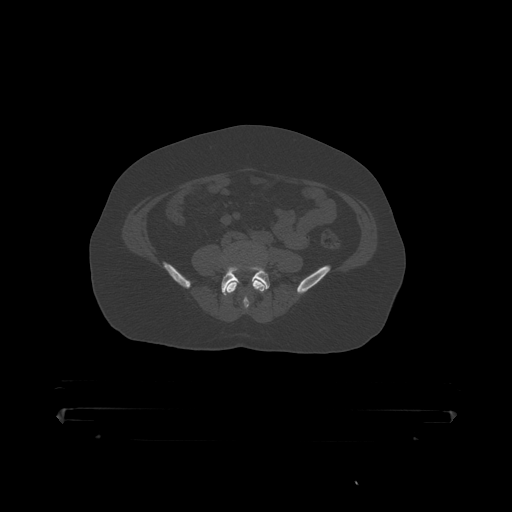
CT including the spine, one axial slice; position 50 of 390 along the scan axis; reconstruction kernel STANDARD; bone window (W 1800 / L 400 HU); 512 × 512 image matrix. Patient: male, 60 years. From the clinical record (not read from this slice): primary cancer: prostate.
Structures marked on this image (semi-automatically segmented with operator editing):
- L4 vertebra: bounding box [x1, y1, x2, y2] px = [226, 244, 267, 310]
- L5 vertebra: [221, 267, 280, 296]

# # # # # # #

**Exercise goal**
Taking the listing above as a whole, state how many of its lines hold the string "image". No other output is permitted.

**The answer**
2